[Begin]
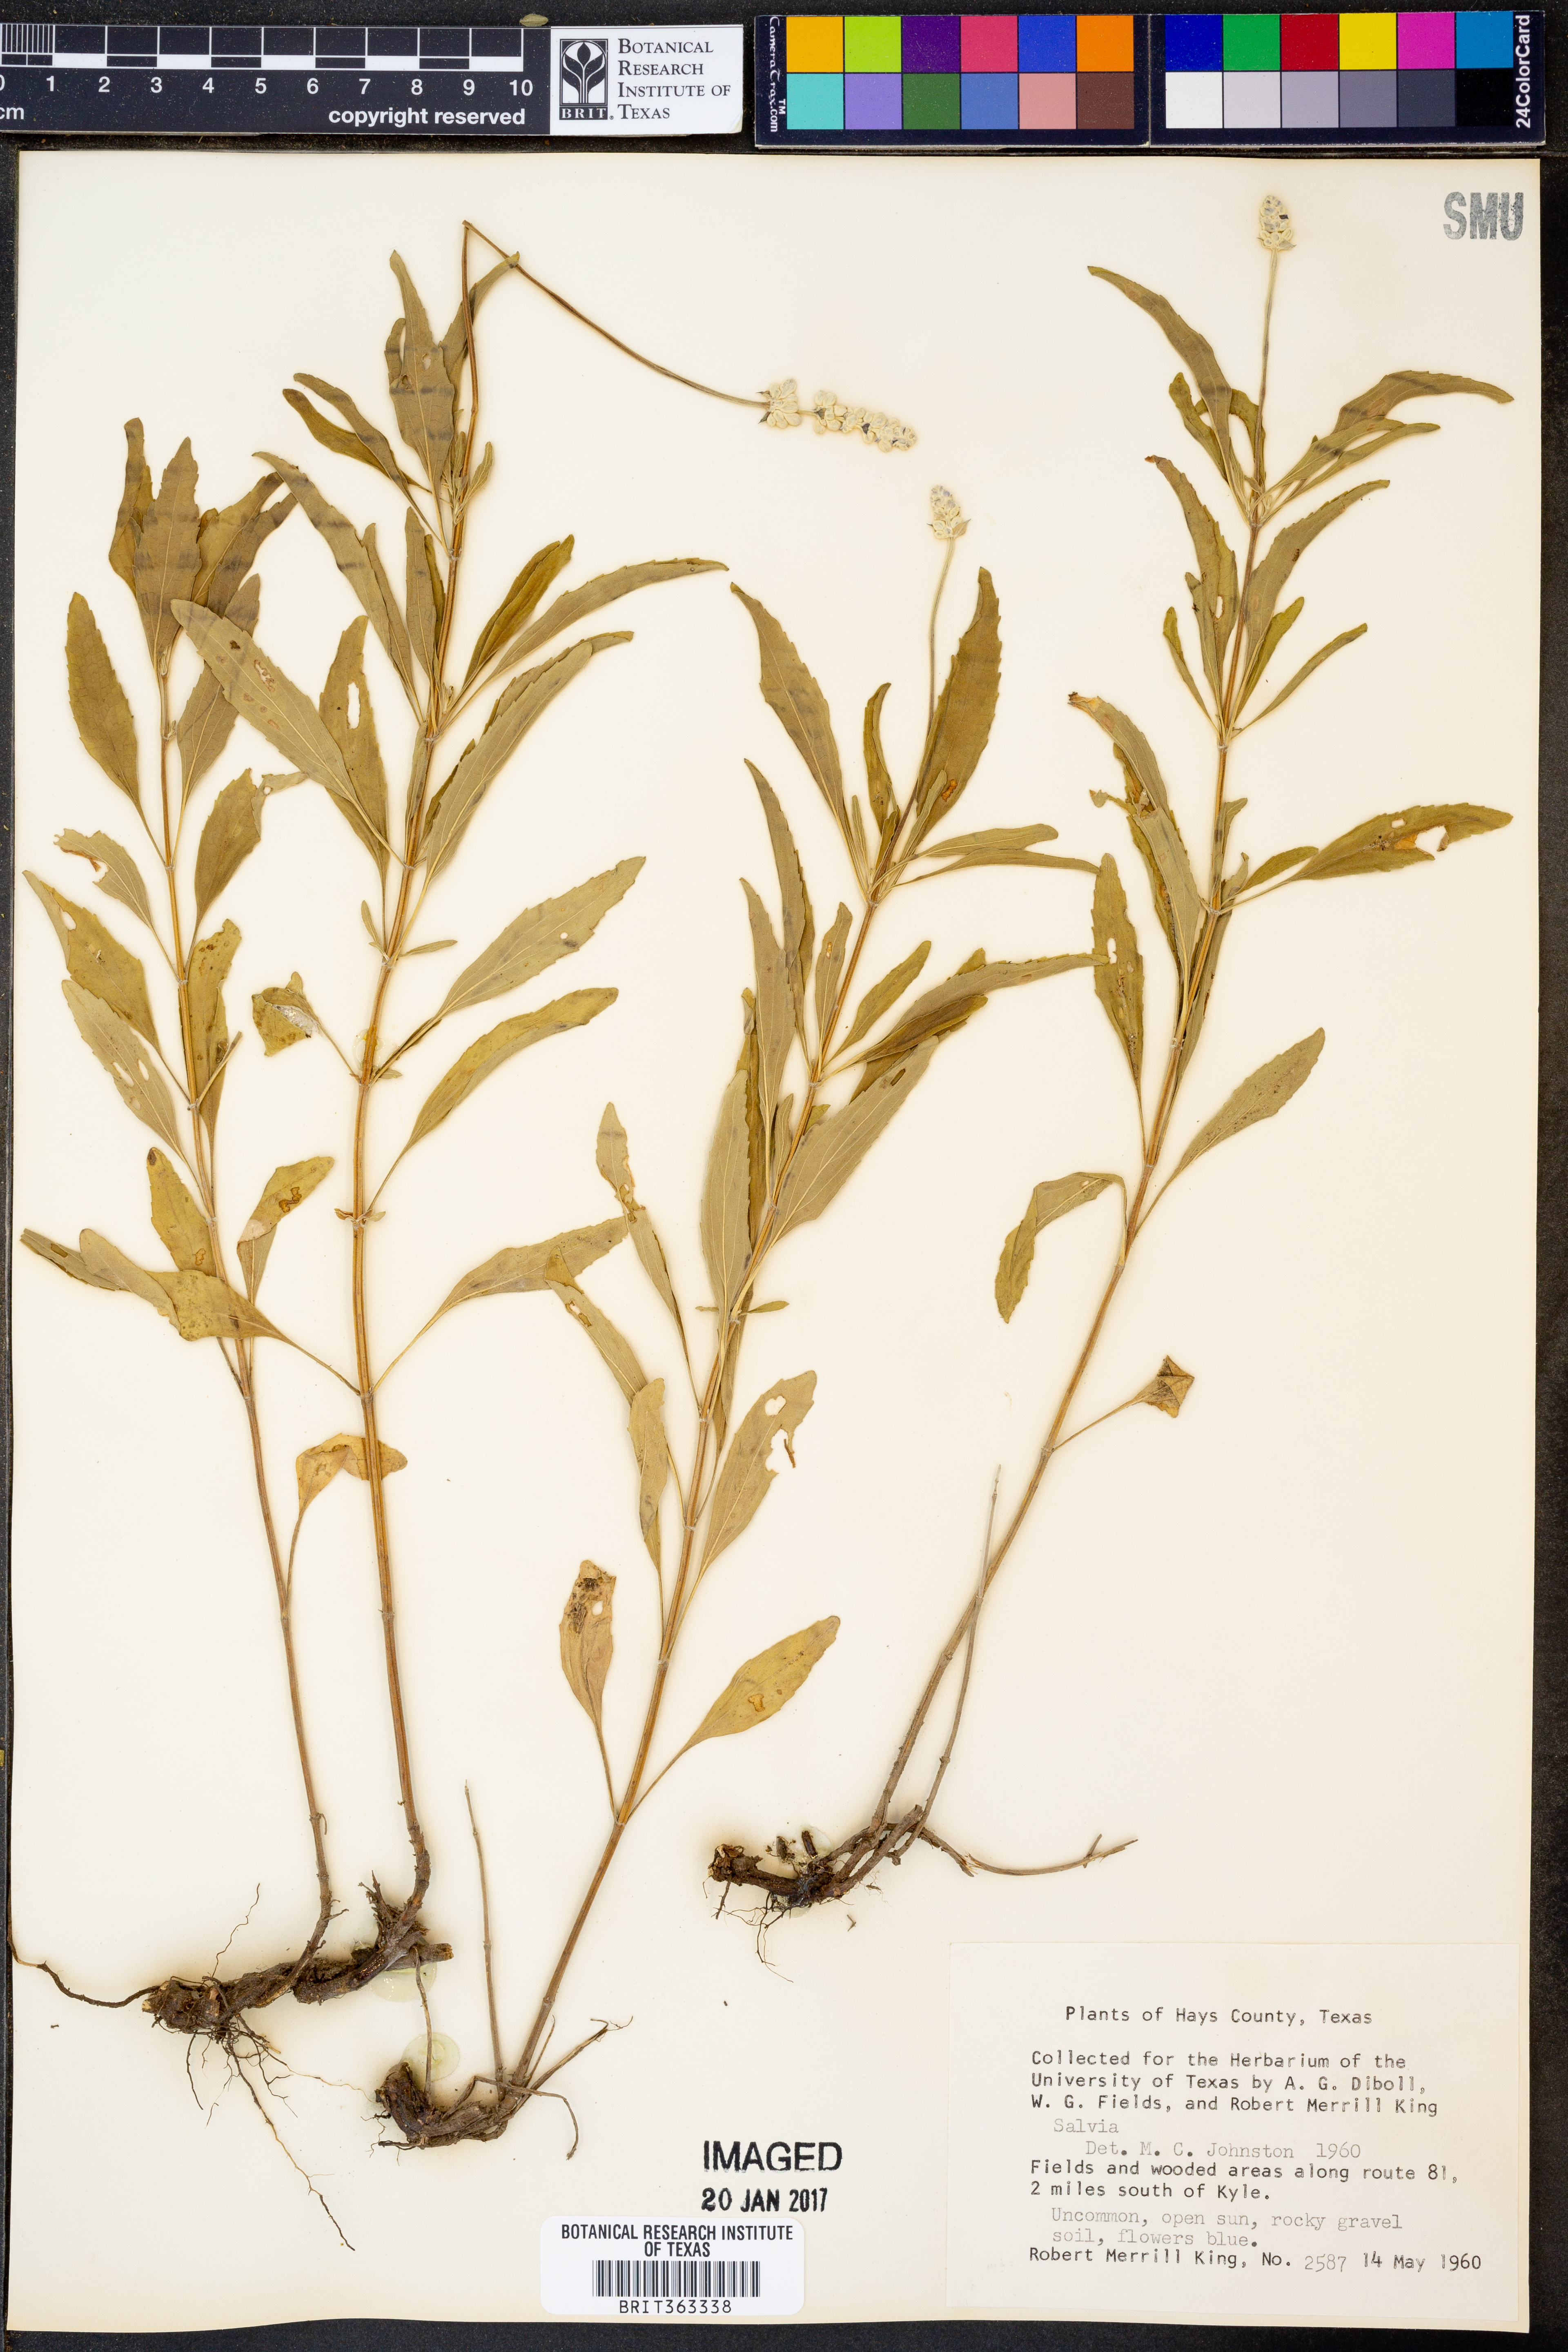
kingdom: Plantae
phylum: Tracheophyta
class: Magnoliopsida
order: Lamiales
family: Lamiaceae
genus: Salvia
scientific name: Salvia farinacea
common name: Mealy sage
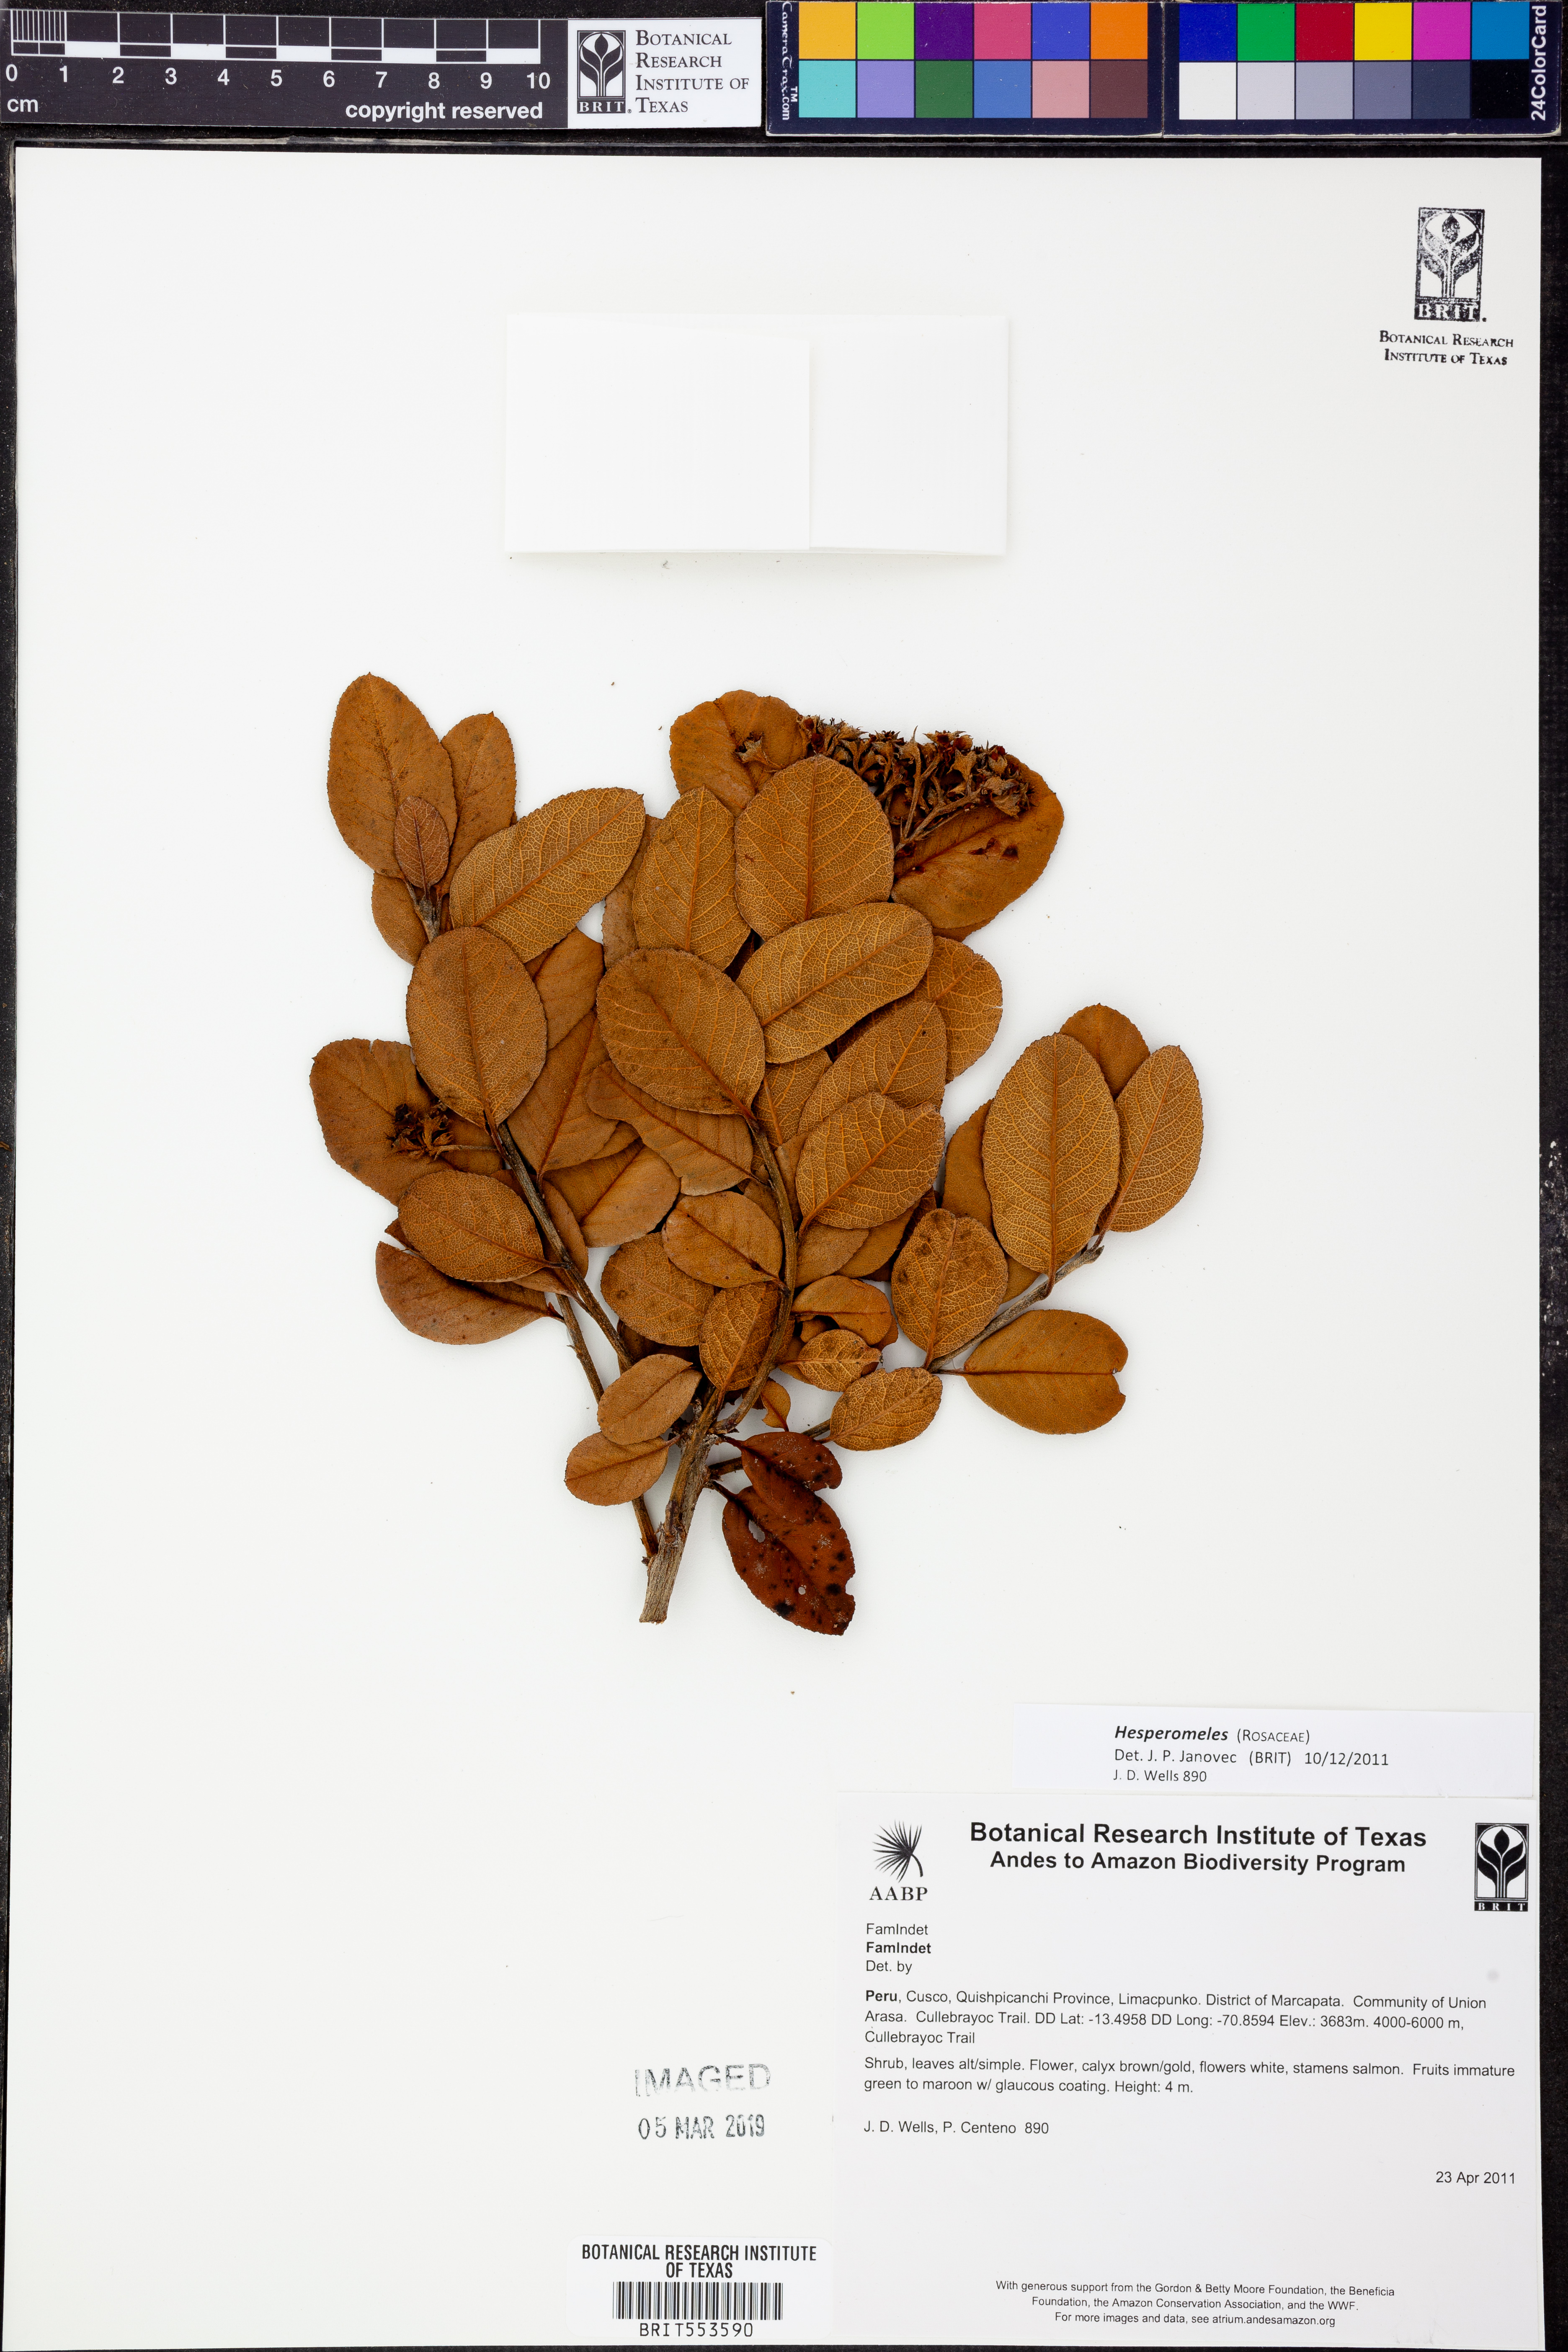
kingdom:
[End]
Quote every line of text in the data above word for word, leaving out the images.

### Answer
kingdom: Plantae
phylum: Tracheophyta
class: Magnoliopsida
order: Lamiales
family: Lamiaceae
genus: Salvia
scientific name: Salvia farinacea
common name: Mealy sage
kingdom:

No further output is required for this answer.